A sliver of the food post that never was...

I never did get around to writing that food post that I was planning.  I think you can figure out why.  Because I still don't really have time, this is more like Food Post Lite.  A tasting menu of food posts.   A chocolate miniature of food posts. A goddamn tapa of food posts.  A sniff from the Cinnabon store when you're in the mall just to buy a pair of shoes for the Christmas party of food posts.   You get the picture.

Speaking of which, here are some pictures.  The first is from the fish & chip shop in Crosby (seriously, THAT'S how long I've been meaning to write a food post).  This particular fish & chip shop would be considered a Chinky, meaning they serve mostly Chinese food, and 'chinky' apparently isn't a horribly racist term like it would be in the US.  Or maybe it is a horribly racist term here as well and now I'm going to get hate mail due to my ignorance.  

I've been struggling with Chinese food since I've arrived here and it's due to the fact that none of the Chinese food dishes are termed the same as I'm used to.  In all fairness, 90% of the Chinese food in America is not really Chinese food at all but an American bastardization of it but I thought there might be some similarities here.  There isn't. The biggest difference I've seen is that in the US, you normally choose your meat and vegetable accompaniments.  For example, I normally get beef with broccoli or chicken with snow peas.   In the UK, the Chinese dishes are separated out by sauces.   Beef with OK sauce.  Chicken with Peking sauce.  I have no idea what these sauces are and I don't know what kind of vegetables will be coming with my meal.  As someone who doesn't eat mushrooms or onions (both very prevalent in Chinese food) it's a bit of a crap shoot when ordering Chinese food here.  The best that I've worked out is that I like the oyster sauce (that thankfully doesn't actually taste like oysters), the rest, as they say, is a mystery.

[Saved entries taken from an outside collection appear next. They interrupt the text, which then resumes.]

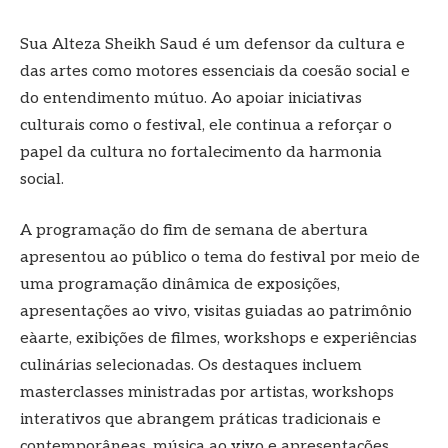
Sua Alteza Sheikh Saud é um defensor da cultura e
das artes como motores essenciais da coesão social e
do entendimento mútuo. Ao apoiar iniciativas
culturais como o festival, ele continua a reforçar o
papel da cultura no fortalecimento da harmonia
social.
A programação do fim de semana de abertura
apresentou ao público o tema do festival por meio de
uma programação dinâmica de exposições,
apresentações ao vivo, visitas guiadas ao patrimônio
eàarte, exibições de filmes, workshops e experiências
culinárias selecionadas. Os destaques incluem
masterclasses ministradas por artistas, workshops
interativos que abrangem práticas tradicionais e
contemporâneas, música ao vivo e apresentações,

Board of Mystery Dishes #1

I don't even want to know what "special fried rice" is.
The 2nd thing I was itching to show you was the launch of Stella Artois's Cidre last week.  Yes, I did spell that correctly spell check.  Apparently it's not pronounced "cider" but "see-dray" or some equally lame ass pronunciation like that.  As someone who has a soft spot for Snakebites made with cider and Stella, this is an interesting development for me.  Not that I've had time to hang out in the pub getting smashed on Snakebites recently, but when that time does come again, I'm going to be as embarrassed to order a Stella\See-Dray snakebite as I am my decaf sugarfree vanilla lattes with a half pump of syrup.  But order it I will because dammit, it's got to be awesome.

 Wait for me my pretentious sounding future hangover!

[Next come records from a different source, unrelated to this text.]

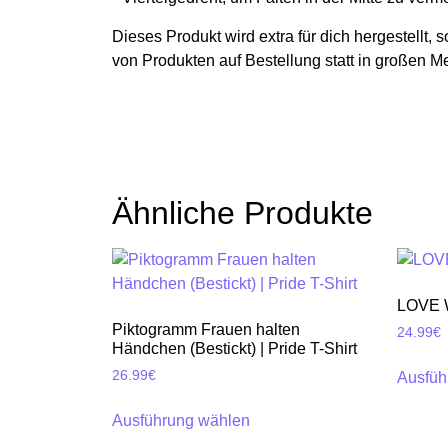
Dieses Produkt wird extra für dich hergestellt, 
von Produkten auf Bestellung statt in großen M
Ähnliche Produkte
LOVE W
Piktogramm Frauen halten
24.99
€
Händchen (Bestickt) | Pride T-Shirt
26.99
€
Ausfüh
Ausführung wählen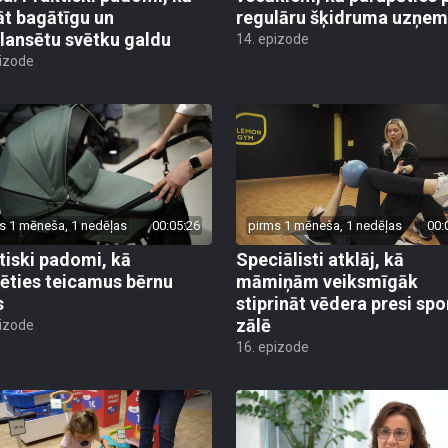
āt bagātīgu un
regulāru šķidruma uzņe
lansētu svētku galdu
14. epizode
pizode
s 1 mēneša, 1 nedēļas
00:05:26
pirms 1 mēneša, 1 nedēļas
00:
tiski padomi, kā
Speciālisti atklāj, kā
lēties teicamus bērnu
māmiņām veiksmīgāk
s
stiprināt vēdera presi spo
zālē
pizode
16. epizode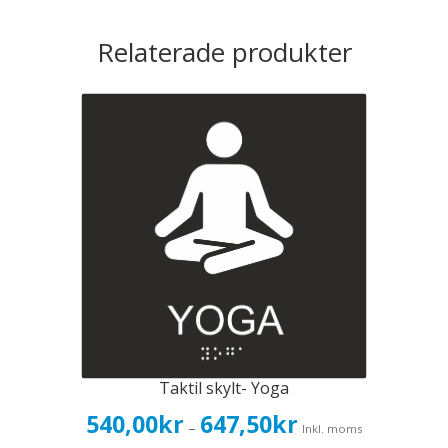
Relaterade produkter
Taktil skylt- Yoga
Prisintervall:
540,00
kr
647,50
kr
–
Inkl. moms
540,00kr432,00kr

  1. Chinese takeaway in the UK is pants. Indian and Thai takeaway is ace. I was burned by the Chinese place too many times (okay, two times) that I had to switch it up!

  2. Strangely there isn't a decent Thai takeaway place near us. Might just have to go whole hog and go to a proper restaurant.

  3. Alright, you HAVE to come to my village. The Chinky here (and yes, it is slightly racist, but tolerated mostly) is FABULOUS!

  4. VW: I'd still need some serious guidance on what to order.

  5. Um, your slang for a Chinese restaurant is definitely racist and in my 11 years of living in the UK, I've never heard it tolerated, unless of course you are racist. As a new immigrant to the UK, I'd just call it a Chinese takeaway.

  6. Hello Anonymous!

    Moe got the term from me. It's very much a regional thing in the north of England, and in Scotland, to refer to a Chinese meal as a chinky. As far as I know most people in these areas, including the local Chinese populations, have no problem with this use of the term. I would be delighted to be corrected if that is no longer the case (I've been away 9 years).

    Using it to refer to a person is definitely a pejorative term, and not something I would countenance.

    So, if you are of Chinese descent, and you find it offensive, I apologise as no harm was intended in the usage. I would be very interested to find out where you're from originally and where in the UK you are based so I can see if and where people do find it offensive.